Andy Rubin has his own take on what high-end smartphone should look and feel like, and what features they should offer — they still run Android. That vision is called the Essential Phone that was quietly unveiled earlier this week. Priced at $699, the phone is supposed to offer buyers looking for flagship devices an alternative to the Galaxy S8 or the iPhone 8. We did not have an actual release date when the Essential site went live, but we finally got one.
Speaking at the Code Conference, Rubin said that the Essential Phone will ship within the next 30 days, The Verge explains. He did not offer an actual release date for the handset, but that’s still great news for anyone looking to grab the phone.
“You can reserve it now, and I wouldn’t take reservations if it wasn’t going to ship in 30 days or so,” Rubin said.

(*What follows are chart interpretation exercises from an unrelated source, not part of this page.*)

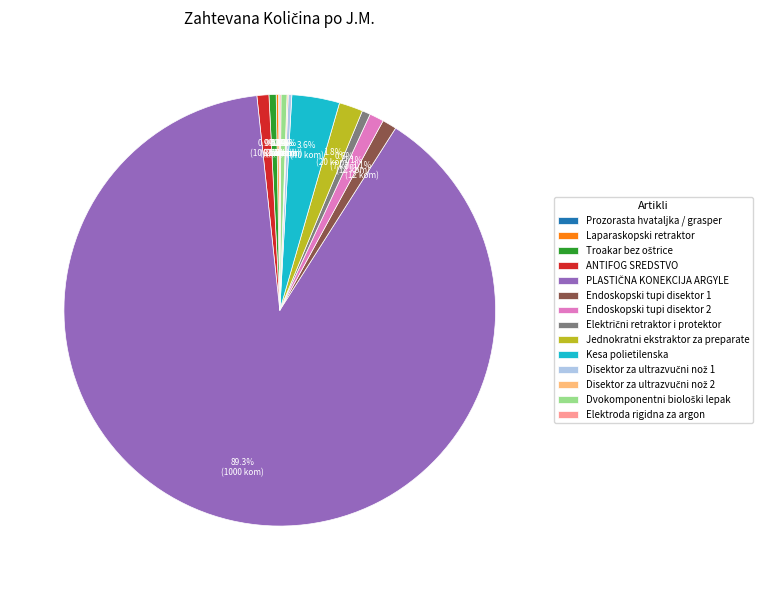

What percentage is NOT represented by Endoskopski tupi disektor 1?

98.9%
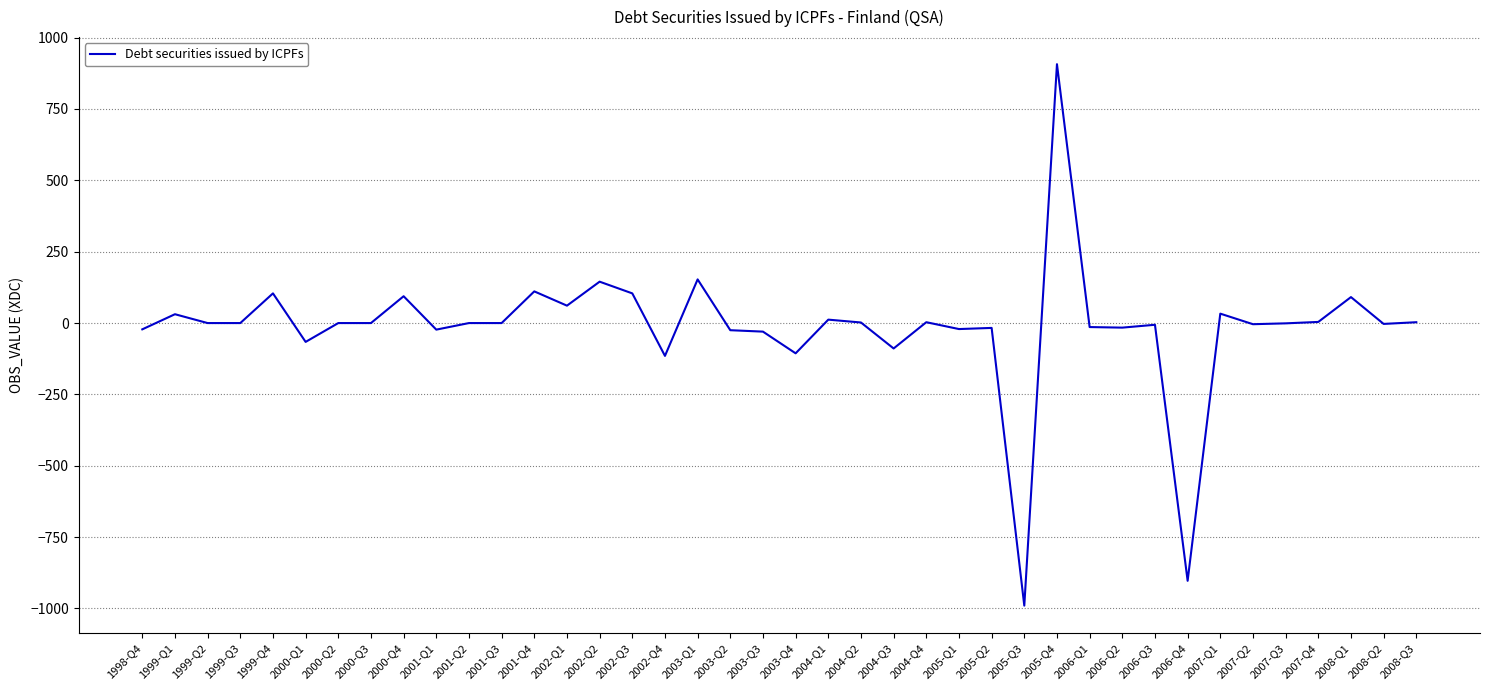

What is the maximum value shown in the chart?

907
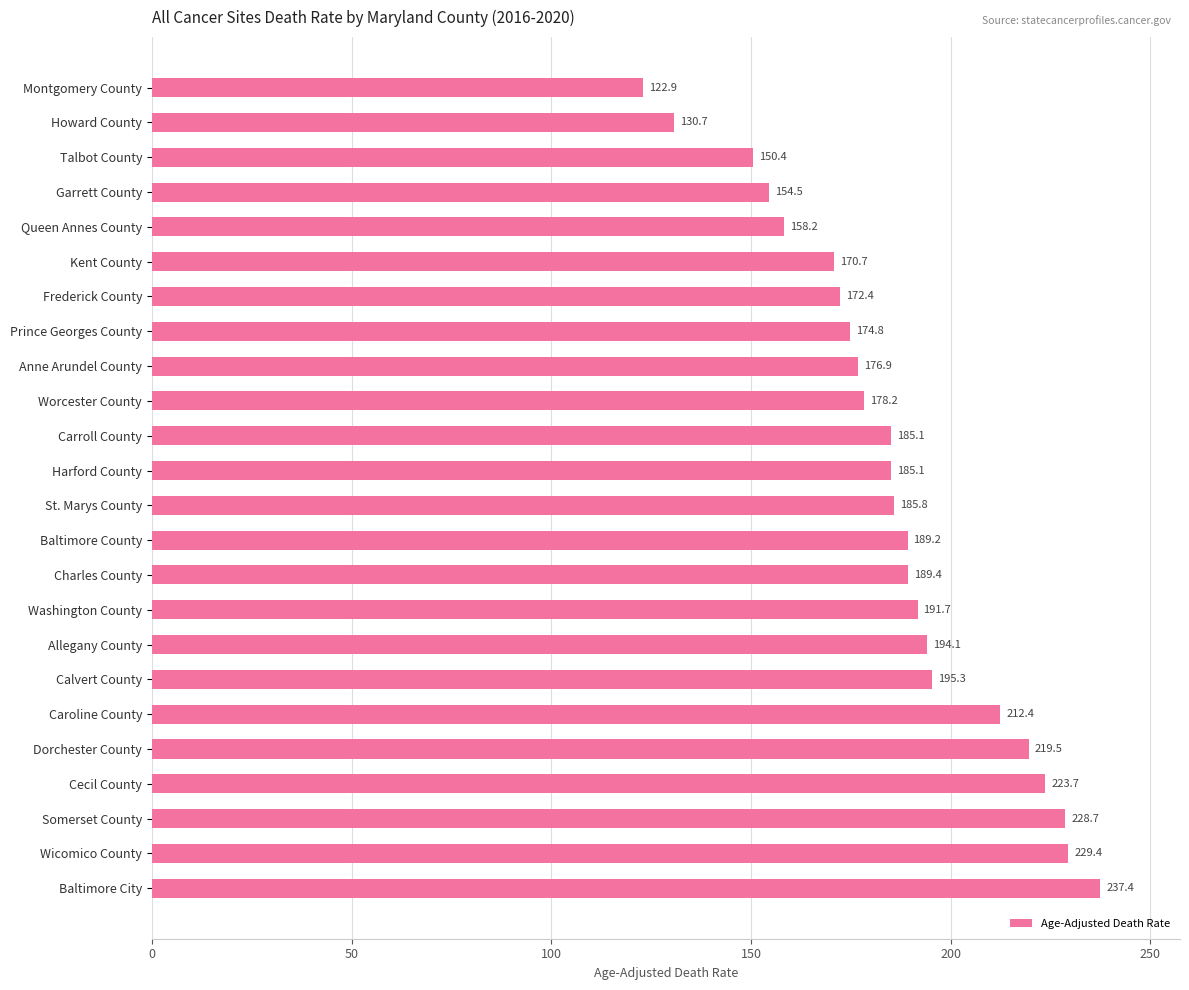

At which label is the value closest to 180?

Worcester County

The only place to buy the phone is Essential. You’ll have to preorder it online and then wait to have it delivered to your door. That means you can’t get it from a carrier for a subsidized price, or not yet.
Rubin said that Essential plans to sell the phone via carriers and other retailers in the future, but that’s just not the case right now.
The good news is that the Essential Phone ships without any carrier bloatware, given that there’s no carrier partnership in place right now. The phone doesn’t even have an Essential logo on it, which is a great indication that Rubin doesn’t want marketing gimmicks on his phone.
“I’m trying as hard as I can” to keep bloatware off the phone, Rubin said at the conference. It remains to be seen whether carriers will appreciate such a stance.